**RECORDED INFORMATION:**
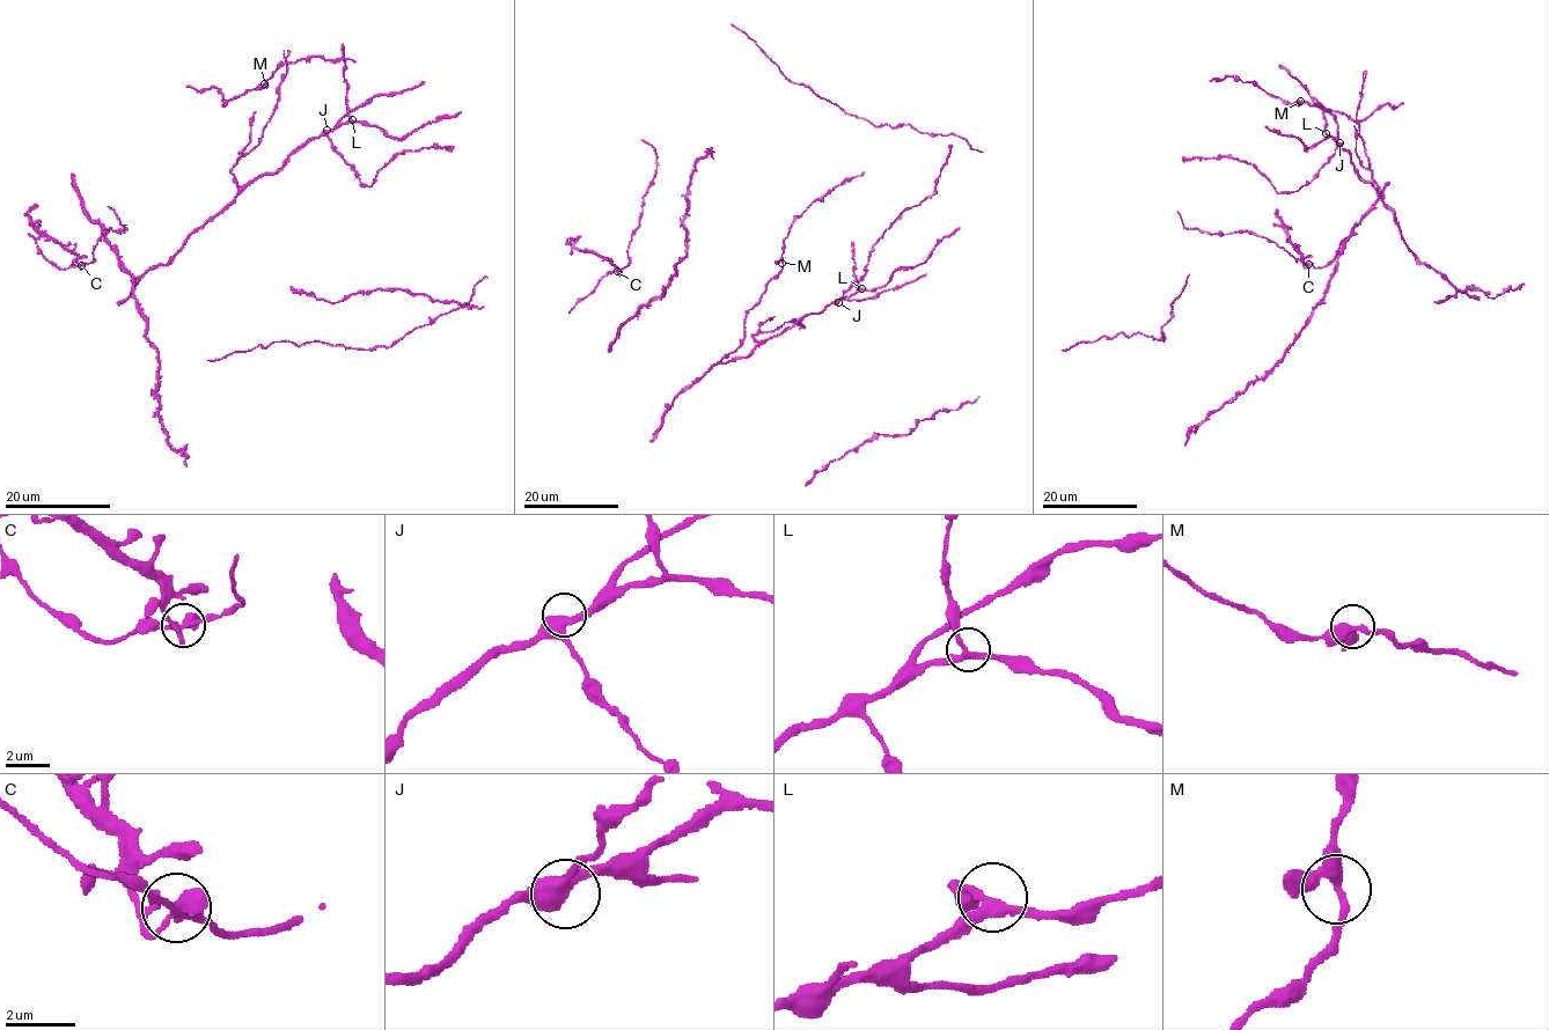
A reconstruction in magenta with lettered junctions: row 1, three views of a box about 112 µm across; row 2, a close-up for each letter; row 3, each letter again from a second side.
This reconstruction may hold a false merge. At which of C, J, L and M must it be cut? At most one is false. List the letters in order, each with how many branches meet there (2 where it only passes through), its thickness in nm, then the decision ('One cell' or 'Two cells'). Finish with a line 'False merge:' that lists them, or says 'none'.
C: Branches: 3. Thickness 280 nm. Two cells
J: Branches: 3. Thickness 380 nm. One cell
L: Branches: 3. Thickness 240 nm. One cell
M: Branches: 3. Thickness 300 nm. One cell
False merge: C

**PROMPT:**
From the entries above, output every line exactly and omit any image.

**SOLUTION:**
A reconstruction in magenta with lettered junctions: row 1, three views of a box about 112 µm across; row 2, a close-up for each letter; row 3, each letter again from a second side.
This reconstruction may hold a false merge. At which of C, J, L and M must it be cut? At most one is false. List the letters in order, each with how many branches meet there (2 where it only passes through), its thickness in nm, then the decision ('One cell' or 'Two cells'). Finish with a line 'False merge:' that lists them, or says 'none'.
C: Branches: 3. Thickness 280 nm. Two cells
J: Branches: 3. Thickness 380 nm. One cell
L: Branches: 3. Thickness 240 nm. One cell
M: Branches: 3. Thickness 300 nm. One cell
False merge: C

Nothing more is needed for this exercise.